*What is expected*
Rewrite the text of every record below, substituting "Bronze Wire" for "Brass Wire" each time it appears and leaving everything else the same.

*Dataset records*
■ ■ ■ ■

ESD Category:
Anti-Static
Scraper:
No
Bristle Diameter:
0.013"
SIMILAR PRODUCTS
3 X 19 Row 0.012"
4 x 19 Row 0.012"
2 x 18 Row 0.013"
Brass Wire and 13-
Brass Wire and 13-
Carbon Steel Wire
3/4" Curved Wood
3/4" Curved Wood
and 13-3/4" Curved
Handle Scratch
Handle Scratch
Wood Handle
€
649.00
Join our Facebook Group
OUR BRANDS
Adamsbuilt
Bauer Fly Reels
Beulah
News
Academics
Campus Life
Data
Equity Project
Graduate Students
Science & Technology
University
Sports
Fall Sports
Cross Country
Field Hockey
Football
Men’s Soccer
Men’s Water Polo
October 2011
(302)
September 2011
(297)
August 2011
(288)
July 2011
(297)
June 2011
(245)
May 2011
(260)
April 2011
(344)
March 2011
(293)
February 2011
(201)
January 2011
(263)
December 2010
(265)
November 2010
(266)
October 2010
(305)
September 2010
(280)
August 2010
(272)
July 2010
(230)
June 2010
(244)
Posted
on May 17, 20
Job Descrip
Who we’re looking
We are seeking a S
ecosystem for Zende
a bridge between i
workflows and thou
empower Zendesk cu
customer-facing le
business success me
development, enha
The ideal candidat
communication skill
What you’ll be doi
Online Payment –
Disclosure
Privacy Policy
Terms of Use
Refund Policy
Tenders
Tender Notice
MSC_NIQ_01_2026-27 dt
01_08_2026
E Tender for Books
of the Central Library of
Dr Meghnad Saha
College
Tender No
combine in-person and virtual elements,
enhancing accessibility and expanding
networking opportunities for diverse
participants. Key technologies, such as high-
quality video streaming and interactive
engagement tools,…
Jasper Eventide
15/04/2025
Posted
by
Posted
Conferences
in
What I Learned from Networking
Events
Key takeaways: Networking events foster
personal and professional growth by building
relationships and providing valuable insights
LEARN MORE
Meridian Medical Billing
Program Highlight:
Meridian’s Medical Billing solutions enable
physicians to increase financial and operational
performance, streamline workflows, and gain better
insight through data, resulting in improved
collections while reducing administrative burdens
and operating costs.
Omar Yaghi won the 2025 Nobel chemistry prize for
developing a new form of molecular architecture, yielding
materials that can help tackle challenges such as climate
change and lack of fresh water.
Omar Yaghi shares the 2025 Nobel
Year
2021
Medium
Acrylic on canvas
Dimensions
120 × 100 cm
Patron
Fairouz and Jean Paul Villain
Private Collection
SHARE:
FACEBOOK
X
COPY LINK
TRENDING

■ ■ ■ ■

*Response*
ESD Category:
Anti-Static
Scraper:
No
Bristle Diameter:
0.013"
SIMILAR PRODUCTS
3 X 19 Row 0.012"
4 x 19 Row 0.012"
2 x 18 Row 0.013"
Bronze Wire and 13-
Bronze Wire and 13-
Carbon Steel Wire
3/4" Curved Wood
3/4" Curved Wood
and 13-3/4" Curved
Handle Scratch
Handle Scratch
Wood Handle
€
649.00
Join our Facebook Group
OUR BRANDS
Adamsbuilt
Bauer Fly Reels
Beulah
News
Academics
Campus Life
Data
Equity Project
Graduate Students
Science & Technology
University
Sports
Fall Sports
Cross Country
Field Hockey
Football
Men’s Soccer
Men’s Water Polo
October 2011
(302)
September 2011
(297)
August 2011
(288)
July 2011
(297)
June 2011
(245)
May 2011
(260)
April 2011
(344)
March 2011
(293)
February 2011
(201)
January 2011
(263)
December 2010
(265)
November 2010
(266)
October 2010
(305)
September 2010
(280)
August 2010
(272)
July 2010
(230)
June 2010
(244)
Posted
on May 17, 20
Job Descrip
Who we’re looking
We are seeking a S
ecosystem for Zende
a bridge between i
workflows and thou
empower Zendesk cu
customer-facing le
business success me
development, enha
The ideal candidat
communication skill
What you’ll be doi
Online Payment –
Disclosure
Privacy Policy
Terms of Use
Refund Policy
Tenders
Tender Notice
MSC_NIQ_01_2026-27 dt
01_08_2026
E Tender for Books
of the Central Library of
Dr Meghnad Saha
College
Tender No
combine in-person and virtual elements,
enhancing accessibility and expanding
networking opportunities for diverse
participants. Key technologies, such as high-
quality video streaming and interactive
engagement tools,…
Jasper Eventide
15/04/2025
Posted
by
Posted
Conferences
in
What I Learned from Networking
Events
Key takeaways: Networking events foster
personal and professional growth by building
relationships and providing valuable insights
LEARN MORE
Meridian Medical Billing
Program Highlight:
Meridian’s Medical Billing solutions enable
physicians to increase financial and operational
performance, streamline workflows, and gain better
insight through data, resulting in improved
collections while reducing administrative burdens
and operating costs.
Omar Yaghi won the 2025 Nobel chemistry prize for
developing a new form of molecular architecture, yielding
materials that can help tackle challenges such as climate
change and lack of fresh water.
Omar Yaghi shares the 2025 Nobel
Year
2021
Medium
Acrylic on canvas
Dimensions
120 × 100 cm
Patron
Fairouz and Jean Paul Villain
Private Collection
SHARE:
FACEBOOK
X
COPY LINK
TRENDING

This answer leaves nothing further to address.